We do what we know, and when we know better, we do better. So we’re all in this uncomfortable process of learning better and then figuring out how to do better.

My first several years as Reagan’s mom were tumultuous as we both learned about the safety found in grace. But now she and I are learning to understand each other.

Crocheting and knitting were awkward when I first tried them, but now I have muscle memory, and things that used to be hard are easy. And that’s what’s happening as we grow and learn, when we are willing to walk in the wonder of trusting Him in all the things we don’t understand.

“Truly, truly, I say to you, whoever believes in me will also do the works that I do; and greater works than these will he do, because I am going to the Father.”

– John 14:12

If we think we have to understand everything before moving forward, or we refuse to try something new because we can’t risk imperfection or pain or failure, we will never achieve any “greater works” because we’ve chosen fear and safety instead of risk and wonder. And our reward (or consequence) will reflect it.
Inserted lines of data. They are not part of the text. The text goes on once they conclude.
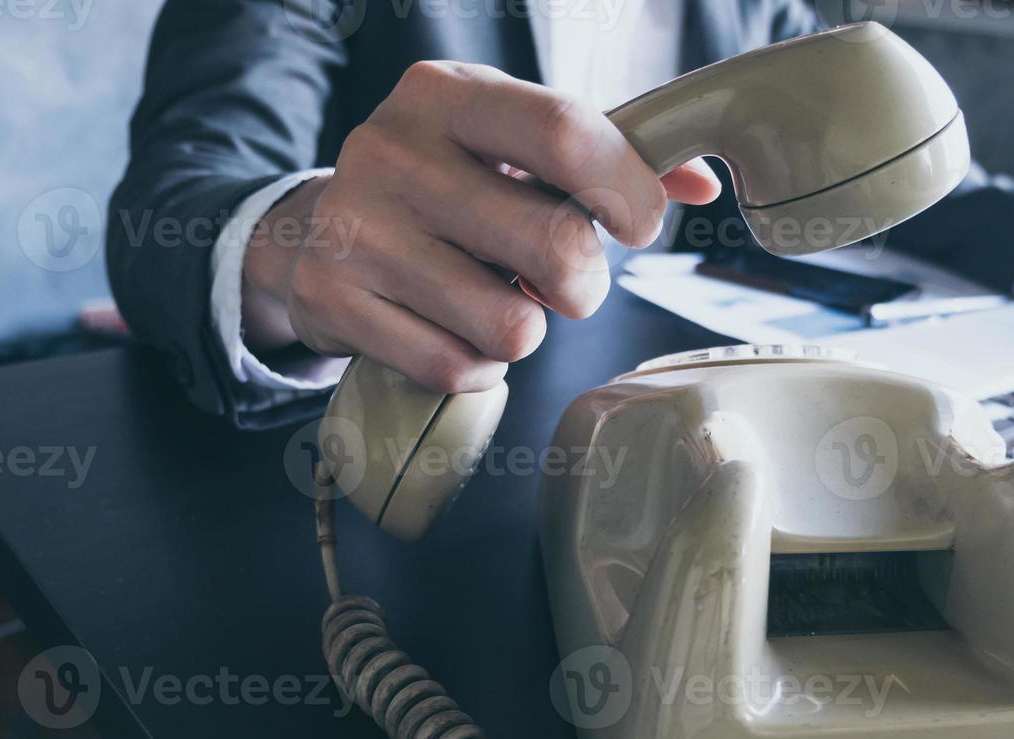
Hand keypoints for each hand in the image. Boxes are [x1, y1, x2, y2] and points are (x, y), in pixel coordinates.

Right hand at [241, 61, 719, 391]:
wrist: (315, 229)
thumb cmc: (448, 182)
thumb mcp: (511, 143)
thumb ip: (608, 154)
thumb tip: (698, 187)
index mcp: (447, 93)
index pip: (564, 133)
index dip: (627, 191)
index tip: (639, 223)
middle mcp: (392, 151)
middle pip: (553, 245)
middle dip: (585, 285)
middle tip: (568, 283)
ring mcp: (355, 230)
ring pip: (509, 327)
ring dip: (526, 331)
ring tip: (499, 302)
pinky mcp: (333, 302)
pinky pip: (456, 369)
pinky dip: (477, 367)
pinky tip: (455, 331)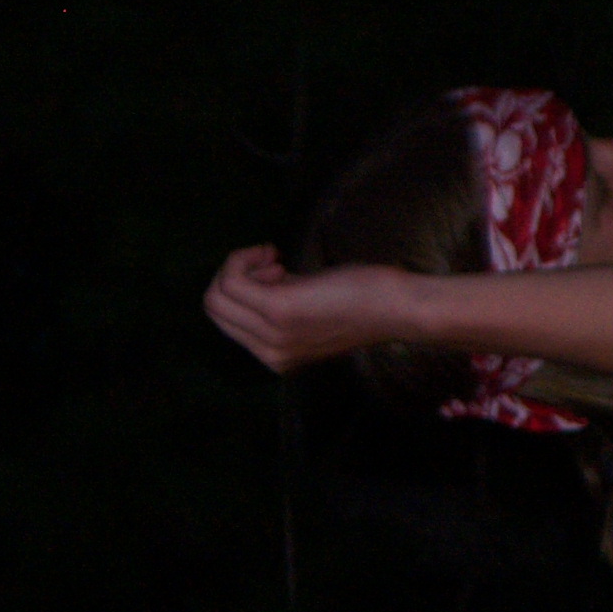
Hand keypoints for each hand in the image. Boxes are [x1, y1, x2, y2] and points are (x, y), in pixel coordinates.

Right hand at [204, 244, 411, 374]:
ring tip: (276, 260)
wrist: (399, 307)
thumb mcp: (311, 308)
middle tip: (274, 264)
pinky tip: (275, 255)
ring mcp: (272, 335)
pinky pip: (231, 280)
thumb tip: (251, 277)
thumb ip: (279, 303)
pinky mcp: (279, 310)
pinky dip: (244, 258)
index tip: (276, 273)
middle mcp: (269, 354)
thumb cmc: (364, 299)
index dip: (243, 288)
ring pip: (216, 294)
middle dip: (236, 275)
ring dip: (240, 265)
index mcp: (275, 357)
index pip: (224, 321)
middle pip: (214, 308)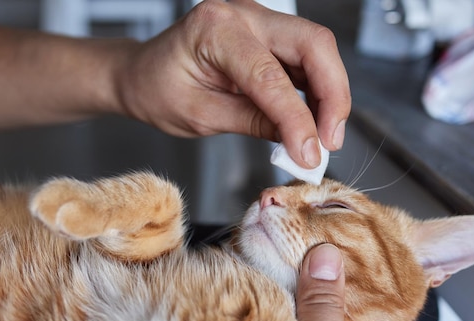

But there’s great power in our desperate need for grace. The realm of risk and wonder is where He’s called us to live: Where we are learning and trying and growing, gaining revelation, beginning to understand new things while living in the tension of so many mysteries.

It’s the only place where we see things the way He sees them, and not just as they seem to be. And it’s where we learn to not just understand His language, but to be fluent in it, because risk and wonder and grace are the language God speaks.